_Task requirements_
Wherever a picture appears in the data below, omit it, and restate everything else word for word.

_Source data_
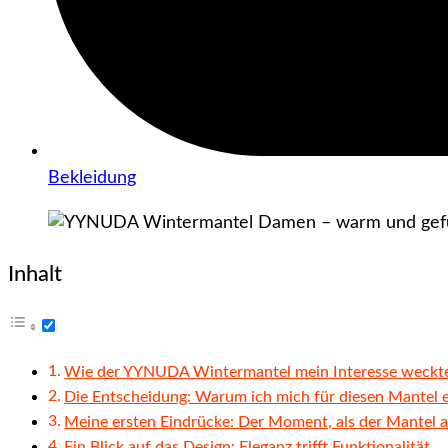
Bekleidung
Inhalt
Wie der YYNUDA Wintermantel mein Interesse weckt
Die Entscheidung: Warum ich mich für diesen Mantel 
Meine ersten Eindrücke: Der Moment, als der Mantel
Ein Blick auf das Design: Eleganz trifft Funktionalität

_Solution for this problem_
Bekleidung
Inhalt
Wie der YYNUDA Wintermantel mein Interesse weckt
Die Entscheidung: Warum ich mich für diesen Mantel 
Meine ersten Eindrücke: Der Moment, als der Mantel
Ein Blick auf das Design: Eleganz trifft Funktionalität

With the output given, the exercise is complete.